### Provided passage
§

The word propitiation (ἱλασμός) occurs in the New Testament only twice (I John 2.2, 4.10),
and the similar word ἱλαστήριον once (Rom.2.25).


If we are to understand it,
we must go behind the Latin and even the Greek
to the Hebrew the language in which both St. Paul and St. John thought.
It represents the Hebrew "kapper"
which means, not to induce one who is angry to relent
(which is what we usually mean by propitiation),
but to change from outside that which causes anger.
Our Lord is the propitiation for our sins (I John 2.2)
that is, God is angry with us because of our sins,
but our Lord takes away our sins
so that His Father will be angry with us no more.
He does this, as we have seen in the last chapter,
by breaking the power of sinful habit (the flesh),
sinful association (the world),
and sinful control over us (the Devil),
and by building up in us,
by means of the Holy Ghost,
His new and risen life.

§

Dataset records

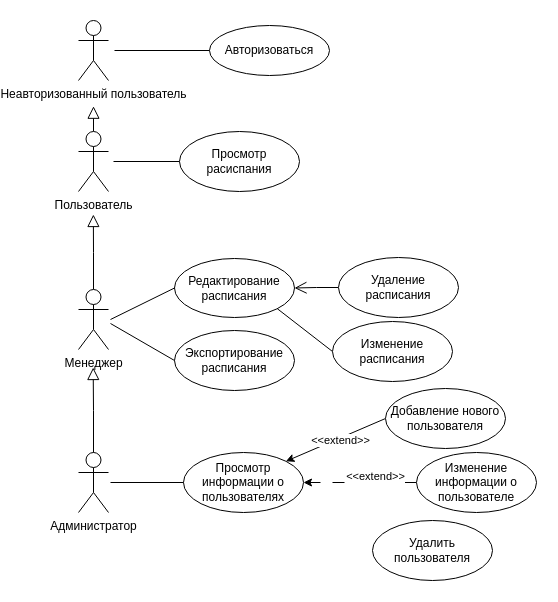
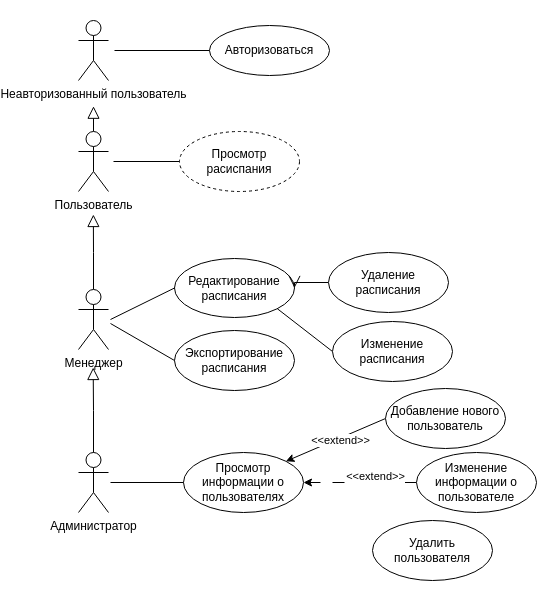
  <mxCell id="0" />
  <mxCell id="1" parent="0" />
  <mxCell id="2" value="Администратор" style="shape=umlActor;verticalLabelPosition=bottom;verticalAlign=top;html=1;outlineConnect=0;" parent="1" vertex="1"><mxGeometry x="20" y="452" width="30" height="60" as="geometry" /></mxCell>
  <mxCell id="3" style="edgeStyle=orthogonalEdgeStyle;rounded=0;orthogonalLoop=1;jettySize=auto;html=1;exitX=0.5;exitY=0;exitDx=0;exitDy=0;exitPerimeter=0;endArrow=block;endFill=0;endSize=10;" parent="1" source="4" edge="1"><mxGeometry relative="1" as="geometry"><mxPoint x="34.857" y="214" as="targetPoint" /></mxGeometry></mxCell>
  <mxCell id="4" value="Менеджер" style="shape=umlActor;verticalLabelPosition=bottom;verticalAlign=top;html=1;outlineConnect=0;" parent="1" vertex="1"><mxGeometry x="20" y="289" width="30" height="60" as="geometry" /></mxCell>
  <mxCell id="5" style="edgeStyle=orthogonalEdgeStyle;rounded=0;orthogonalLoop=1;jettySize=auto;html=1;exitX=0.5;exitY=0;exitDx=0;exitDy=0;exitPerimeter=0;endArrow=block;endFill=0;endSize=10;" edge="1" parent="1" source="6"><mxGeometry relative="1" as="geometry"><mxPoint x="35" y="105.724" as="targetPoint" /></mxGeometry></mxCell>
  <mxCell id="6" value="Пользователь" style="shape=umlActor;verticalLabelPosition=bottom;verticalAlign=top;html=1;outlineConnect=0;" parent="1" vertex="1"><mxGeometry x="20" y="131" width="30" height="60" as="geometry" /></mxCell>
  <mxCell id="7" style="edgeStyle=orthogonalEdgeStyle;rounded=0;orthogonalLoop=1;jettySize=auto;html=1;exitX=0.5;exitY=0;exitDx=0;exitDy=0;exitPerimeter=0;endArrow=block;endFill=0;endSize=10;" parent="1" source="2" edge="1"><mxGeometry relative="1" as="geometry"><mxPoint x="34.7" y="367" as="targetPoint" /><mxPoint x="34.843" y="442" as="sourcePoint" /></mxGeometry></mxCell>
- <mxCell id="8" value="Просмотр расиспания" style="ellipse;whiteSpace=wrap;html=1;" parent="1" vertex="1"><mxGeometry x="121" y="131" width="120" height="60" as="geometry" /></mxCell>
+ <mxCell id="8" value="Просмотр расиспания" style="ellipse;whiteSpace=wrap;html=1;dashed=1;" parent="1" vertex="1"><mxGeometry x="121" y="131" width="120" height="60" as="geometry" /></mxCell>
  <mxCell id="9" value="" style="endArrow=none;html=1;rounded=0;entryX=0;entryY=0.5;entryDx=0;entryDy=0;" parent="1" target="8" edge="1"><mxGeometry width="50" height="50" relative="1" as="geometry"><mxPoint x="55" y="161" as="sourcePoint" /><mxPoint x="145" y="141" as="targetPoint" /></mxGeometry></mxCell>
  <mxCell id="10" value="Редактирование расписания" style="ellipse;whiteSpace=wrap;html=1;" parent="1" vertex="1"><mxGeometry x="116" y="258" width="120" height="59" as="geometry" /></mxCell>
  <mxCell id="11" value="" style="endArrow=none;html=1;rounded=0;entryX=0;entryY=0.5;entryDx=0;entryDy=0;" parent="1" target="10" edge="1"><mxGeometry width="50" height="50" relative="1" as="geometry"><mxPoint x="52" y="319" as="sourcePoint" /><mxPoint x="121" y="289" as="targetPoint" /></mxGeometry></mxCell>
  <mxCell id="12" style="edgeStyle=orthogonalEdgeStyle;rounded=0;orthogonalLoop=1;jettySize=auto;html=1;exitX=0;exitY=0.5;exitDx=0;exitDy=0;endSize=10;endArrow=open;endFill=0;entryX=1;entryY=0.5;entryDx=0;entryDy=0;" parent="1" source="13" target="10" edge="1"><mxGeometry relative="1" as="geometry"><mxPoint x="273.172" y="319.241" as="targetPoint" /></mxGeometry></mxCell>
- <mxCell id="13" value="Удаление расписания" style="ellipse;whiteSpace=wrap;html=1;" parent="1" vertex="1"><mxGeometry x="280" y="257" width="120" height="60" as="geometry" /></mxCell>
+ <mxCell id="13" value="Удаление расписания" style="ellipse;whiteSpace=wrap;html=1;" parent="1" vertex="1"><mxGeometry x="270" y="252" width="120" height="60" as="geometry" /></mxCell>
  <mxCell id="14" style="rounded=0;orthogonalLoop=1;jettySize=auto;html=1;exitX=0;exitY=0.5;exitDx=0;exitDy=0;entryX=1;entryY=1;entryDx=0;entryDy=0;endSize=10;endArrow=none;endFill=0;" parent="1" source="15" target="10" edge="1"><mxGeometry relative="1" as="geometry" /></mxCell>
  <mxCell id="15" value="Изменение расписания" style="ellipse;whiteSpace=wrap;html=1;" parent="1" vertex="1"><mxGeometry x="274" y="321" width="120" height="60" as="geometry" /></mxCell>
  <mxCell id="16" value="Просмотр информации о пользователях" style="ellipse;whiteSpace=wrap;html=1;" parent="1" vertex="1"><mxGeometry x="125" y="452" width="120" height="60" as="geometry" /></mxCell>
  <mxCell id="17" value="Экспортирование расписания" style="ellipse;whiteSpace=wrap;html=1;" parent="1" vertex="1"><mxGeometry x="116" y="330" width="120" height="60" as="geometry" /></mxCell>
  <mxCell id="18" value="" style="endArrow=none;html=1;rounded=0;entryX=0;entryY=0.5;entryDx=0;entryDy=0;" parent="1" target="17" edge="1"><mxGeometry width="50" height="50" relative="1" as="geometry"><mxPoint x="52" y="323" as="sourcePoint" /><mxPoint x="114" y="321" as="targetPoint" /></mxGeometry></mxCell>
  <mxCell id="19" value="" style="endArrow=none;html=1;rounded=0;entryX=0;entryY=0.5;entryDx=0;entryDy=0;" parent="1" target="16" edge="1"><mxGeometry width="50" height="50" relative="1" as="geometry"><mxPoint x="52" y="482" as="sourcePoint" /><mxPoint x="116" y="449" as="targetPoint" /></mxGeometry></mxCell>
  <mxCell id="20" style="rounded=0;orthogonalLoop=1;jettySize=auto;html=1;exitX=0;exitY=0.5;exitDx=0;exitDy=0;entryX=1;entryY=0;entryDx=0;entryDy=0;dashed=0;dashPattern=12 12;" parent="1" source="22" target="16" edge="1"><mxGeometry relative="1" as="geometry" /></mxCell>
  <mxCell id="21" value="&amp;lt;&amp;lt;extend&amp;gt;&amp;gt;" style="edgeLabel;html=1;align=center;verticalAlign=middle;resizable=0;points=[];" parent="20" vertex="1" connectable="0"><mxGeometry x="-0.075" y="2" relative="1" as="geometry"><mxPoint as="offset" /></mxGeometry></mxCell>
- <mxCell id="22" value="Добавление нового пользователя" style="ellipse;whiteSpace=wrap;html=1;" parent="1" vertex="1"><mxGeometry x="327" y="388" width="120" height="60" as="geometry" /></mxCell>
+ <mxCell id="22" value="Добавление нового пользователь" style="ellipse;whiteSpace=wrap;html=1;" parent="1" vertex="1"><mxGeometry x="327" y="388" width="120" height="60" as="geometry" /></mxCell>
  <mxCell id="23" style="edgeStyle=orthogonalEdgeStyle;rounded=0;orthogonalLoop=1;jettySize=auto;html=1;exitX=0;exitY=0.5;exitDx=0;exitDy=0;entryX=1;entryY=0.5;entryDx=0;entryDy=0;dashed=1;dashPattern=12 12;" parent="1" source="25" target="16" edge="1"><mxGeometry relative="1" as="geometry" /></mxCell>
  <mxCell id="24" value="&amp;lt;&amp;lt;extend&amp;gt;&amp;gt;" style="edgeLabel;html=1;align=center;verticalAlign=bottom;resizable=0;points=[];labelPosition=center;verticalLabelPosition=top;" parent="23" vertex="1" connectable="0"><mxGeometry x="-0.263" y="2" relative="1" as="geometry"><mxPoint as="offset" /></mxGeometry></mxCell>
  <mxCell id="25" value="Изменение информации о пользователе" style="ellipse;whiteSpace=wrap;html=1;" parent="1" vertex="1"><mxGeometry x="358" y="452" width="120" height="60" as="geometry" /></mxCell>
  <mxCell id="26" value="Удалить пользователя" style="ellipse;whiteSpace=wrap;html=1;" parent="1" vertex="1"><mxGeometry x="314" y="520" width="120" height="60" as="geometry" /></mxCell>
  <mxCell id="27" value="Неавторизованный пользователь" style="shape=umlActor;verticalLabelPosition=bottom;verticalAlign=top;html=1;outlineConnect=0;" vertex="1" parent="1"><mxGeometry x="20" y="20" width="30" height="60" as="geometry" /></mxCell>
  <mxCell id="28" value="Авторизоваться" style="ellipse;whiteSpace=wrap;html=1;" vertex="1" parent="1"><mxGeometry x="151" y="25" width="120" height="50" as="geometry" /></mxCell>
  <mxCell id="29" value="" style="endArrow=none;html=1;rounded=0;entryX=0;entryY=0.5;entryDx=0;entryDy=0;" edge="1" parent="1" target="28"><mxGeometry width="50" height="50" relative="1" as="geometry"><mxPoint x="56" y="50" as="sourcePoint" /><mxPoint x="116" y="20" as="targetPoint" /></mxGeometry></mxCell>
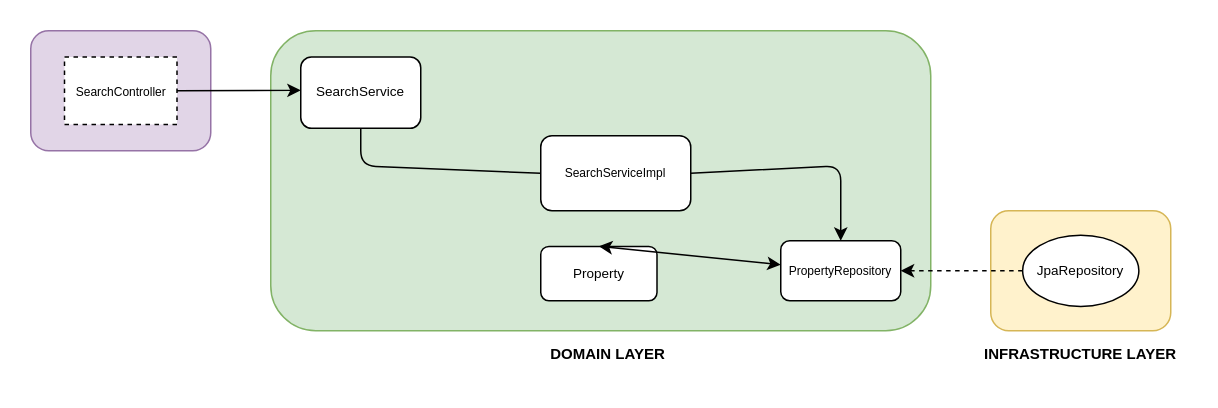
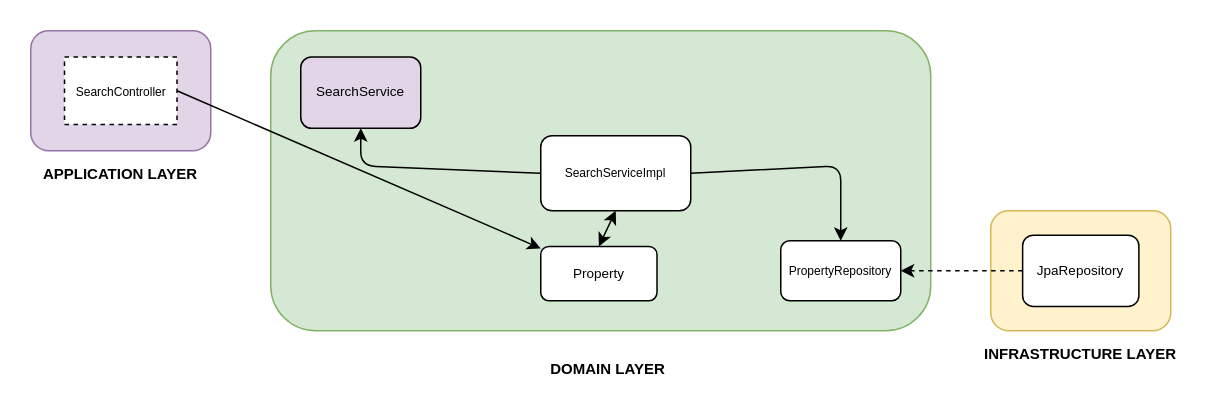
  <mxCell id="0" />
  <mxCell id="1" parent="0" />
  <mxCell id="2" value="" style="rounded=1;whiteSpace=wrap;html=1;fillColor=#e1d5e7;strokeColor=#9673a6;" vertex="1" parent="1"><mxGeometry x="20" y="20" width="120" height="80" as="geometry" /></mxCell>
  <mxCell id="3" value="" style="rounded=1;whiteSpace=wrap;html=1;fillColor=#d5e8d4;strokeColor=#82b366;" vertex="1" parent="1"><mxGeometry x="180" y="20" width="440" height="200" as="geometry" /></mxCell>
  <mxCell id="4" value="" style="rounded=1;whiteSpace=wrap;html=1;fillColor=#fff2cc;strokeColor=#d6b656;" vertex="1" parent="1"><mxGeometry x="660" y="140" width="120" height="80" as="geometry" /></mxCell>
- <mxCell id="6" value="&lt;font style=&quot;font-size: 10px;&quot;&gt;&lt;b&gt;DOMAIN LAYER&lt;/b&gt;&lt;/font&gt;" style="text;html=1;strokeColor=none;fillColor=none;align=center;verticalAlign=middle;whiteSpace=wrap;rounded=0;" vertex="1" parent="1"><mxGeometry x="345" y="220" width="120" height="30" as="geometry" /></mxCell>
+ <mxCell id="5" value="&lt;font style=&quot;font-size: 10px;&quot;&gt;&lt;b&gt;APPLICATION LAYER&lt;/b&gt;&lt;/font&gt;" style="text;html=1;strokeColor=none;fillColor=none;align=center;verticalAlign=middle;whiteSpace=wrap;rounded=0;" vertex="1" parent="1"><mxGeometry x="20" y="100" width="120" height="30" as="geometry" /></mxCell>
+ <mxCell id="6" value="&lt;font style=&quot;font-size: 10px;&quot;&gt;&lt;b&gt;DOMAIN LAYER&lt;/b&gt;&lt;/font&gt;" style="text;html=1;strokeColor=none;fillColor=none;align=center;verticalAlign=middle;whiteSpace=wrap;rounded=0;" vertex="1" parent="1"><mxGeometry x="345" y="230" width="120" height="30" as="geometry" /></mxCell>
  <mxCell id="7" value="&lt;font style=&quot;font-size: 10px;&quot;&gt;&lt;b&gt;INFRASTRUCTURE LAYER&lt;/b&gt;&lt;/font&gt;" style="text;html=1;strokeColor=none;fillColor=none;align=center;verticalAlign=middle;whiteSpace=wrap;rounded=0;" vertex="1" parent="1"><mxGeometry x="650" y="220" width="140" height="30" as="geometry" /></mxCell>
  <mxCell id="8" value="&lt;font style=&quot;font-size: 8px;&quot;&gt;SearchController&lt;/font&gt;" style="rounded=0;whiteSpace=wrap;html=1;fontSize=10;dashed=1;" vertex="1" parent="1"><mxGeometry x="42.5" y="37.5" width="75" height="45" as="geometry" /></mxCell>
- <mxCell id="9" value="SearchService" style="rounded=1;whiteSpace=wrap;html=1;fontSize=9;" vertex="1" parent="1"><mxGeometry x="200" y="37.5" width="80" height="47.5" as="geometry" /></mxCell>
+ <mxCell id="9" value="SearchService" style="rounded=1;whiteSpace=wrap;html=1;fontSize=9;fillColor=#e1d5e7;" vertex="1" parent="1"><mxGeometry x="200" y="37.5" width="80" height="47.5" as="geometry" /></mxCell>
  <mxCell id="10" value="&lt;font style=&quot;font-size: 8px;&quot;&gt;SearchServiceImpl&lt;/font&gt;" style="rounded=1;whiteSpace=wrap;html=1;fontSize=9;" vertex="1" parent="1"><mxGeometry x="360" y="90" width="100" height="50" as="geometry" /></mxCell>
  <mxCell id="11" value="Property" style="rounded=1;whiteSpace=wrap;html=1;fontSize=9;" vertex="1" parent="1"><mxGeometry x="360" y="163.75" width="77.5" height="36.25" as="geometry" /></mxCell>
  <mxCell id="12" value="&lt;font style=&quot;font-size: 8px;&quot;&gt;PropertyRepository&lt;/font&gt;" style="rounded=1;whiteSpace=wrap;html=1;fontSize=9;" vertex="1" parent="1"><mxGeometry x="520" y="160" width="80" height="40" as="geometry" /></mxCell>
- <mxCell id="13" value="JpaRepository" style="ellipse;whiteSpace=wrap;html=1;fontSize=9;" vertex="1" parent="1"><mxGeometry x="681.25" y="156.25" width="77.5" height="47.5" as="geometry" /></mxCell>
- <mxCell id="14" value="" style="endArrow=classic;html=1;rounded=0;fontSize=9;exitX=1;exitY=0.5;exitDx=0;exitDy=0;entryX=0;entryY=0.468;entryDx=0;entryDy=0;entryPerimeter=0;" edge="1" parent="1" source="8" target="9"><mxGeometry width="50" height="50" relative="1" as="geometry"><mxPoint x="150" y="60" as="sourcePoint" /><mxPoint x="170" y="60" as="targetPoint" /></mxGeometry></mxCell>
- <mxCell id="15" value="" style="endArrow=none;html=1;rounded=1;fontSize=9;entryX=0.5;entryY=1;entryDx=0;entryDy=0;exitX=0;exitY=0.5;exitDx=0;exitDy=0;" edge="1" parent="1" source="10" target="9"><mxGeometry width="50" height="50" relative="1" as="geometry"><mxPoint x="250" y="180" as="sourcePoint" /><mxPoint x="300" y="130" as="targetPoint" /><Array as="points"><mxPoint x="240" y="110" /></Array></mxGeometry></mxCell>
- <mxCell id="16" value="" style="endArrow=classic;startArrow=classic;html=1;rounded=0;fontSize=9;exitX=0.5;exitY=0;exitDx=0;exitDy=0;" edge="1" parent="1" source="11" target="12"><mxGeometry width="50" height="50" relative="1" as="geometry"><mxPoint x="290" y="170" as="sourcePoint" /><mxPoint x="340" y="120" as="targetPoint" /></mxGeometry></mxCell>
+ <mxCell id="13" value="JpaRepository" style="rounded=1;whiteSpace=wrap;html=1;fontSize=9;" vertex="1" parent="1"><mxGeometry x="681.25" y="156.25" width="77.5" height="47.5" as="geometry" /></mxCell>
+ <mxCell id="14" value="" style="endArrow=classic;html=1;rounded=0;fontSize=9;exitX=1;exitY=0.5;exitDx=0;exitDy=0;" edge="1" parent="1" source="8" target="11"><mxGeometry width="50" height="50" relative="1" as="geometry"><mxPoint x="150" y="60" as="sourcePoint" /><mxPoint x="170" y="60" as="targetPoint" /></mxGeometry></mxCell>
+ <mxCell id="15" value="" style="endArrow=classic;html=1;rounded=1;fontSize=9;entryX=0.5;entryY=1;entryDx=0;entryDy=0;exitX=0;exitY=0.5;exitDx=0;exitDy=0;" edge="1" parent="1" source="10" target="9"><mxGeometry width="50" height="50" relative="1" as="geometry"><mxPoint x="250" y="180" as="sourcePoint" /><mxPoint x="300" y="130" as="targetPoint" /><Array as="points"><mxPoint x="240" y="110" /></Array></mxGeometry></mxCell>
+ <mxCell id="16" value="" style="endArrow=classic;startArrow=classic;html=1;rounded=0;fontSize=9;entryX=0.5;entryY=1;entryDx=0;entryDy=0;exitX=0.5;exitY=0;exitDx=0;exitDy=0;" edge="1" parent="1" source="11" target="10"><mxGeometry width="50" height="50" relative="1" as="geometry"><mxPoint x="290" y="170" as="sourcePoint" /><mxPoint x="340" y="120" as="targetPoint" /></mxGeometry></mxCell>
  <mxCell id="17" value="" style="endArrow=classic;html=1;rounded=1;fontSize=9;exitX=1;exitY=0.5;exitDx=0;exitDy=0;entryX=0.5;entryY=0;entryDx=0;entryDy=0;" edge="1" parent="1" source="10" target="12"><mxGeometry width="50" height="50" relative="1" as="geometry"><mxPoint x="510" y="130" as="sourcePoint" /><mxPoint x="560" y="80" as="targetPoint" /><Array as="points"><mxPoint x="560" y="110" /></Array></mxGeometry></mxCell>
  <mxCell id="18" value="" style="endArrow=classic;html=1;rounded=1;fontSize=9;exitX=0;exitY=0.5;exitDx=0;exitDy=0;entryX=1;entryY=0.5;entryDx=0;entryDy=0;dashed=1;" edge="1" parent="1" source="13" target="12"><mxGeometry width="50" height="50" relative="1" as="geometry"><mxPoint x="580" y="160" as="sourcePoint" /><mxPoint x="630" y="110" as="targetPoint" /></mxGeometry></mxCell>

§

### Goal 1
Transcribe the passage on propitiation, starting with "Our Lord is" and going on through "and risen life.".
### Goal 2
Answer these questions from the passage on propitiation:
(a) How many times does the word ἱλασμός occur in the New Testament?
(b) Which Hebrew word does it represent?
(c) What is named in parentheses as "the flesh"?

### Written answer 1
Our Lord is the propitiation for our sins (I John 2.2)
that is, God is angry with us because of our sins,
but our Lord takes away our sins
so that His Father will be angry with us no more.
He does this, as we have seen in the last chapter,
by breaking the power of sinful habit (the flesh),
sinful association (the world),
and sinful control over us (the Devil),
and by building up in us,
by means of the Holy Ghost,
His new and risen life.

### Written answer 2
(a) Twice.
(b) "Kapper."
(c) Sinful habit.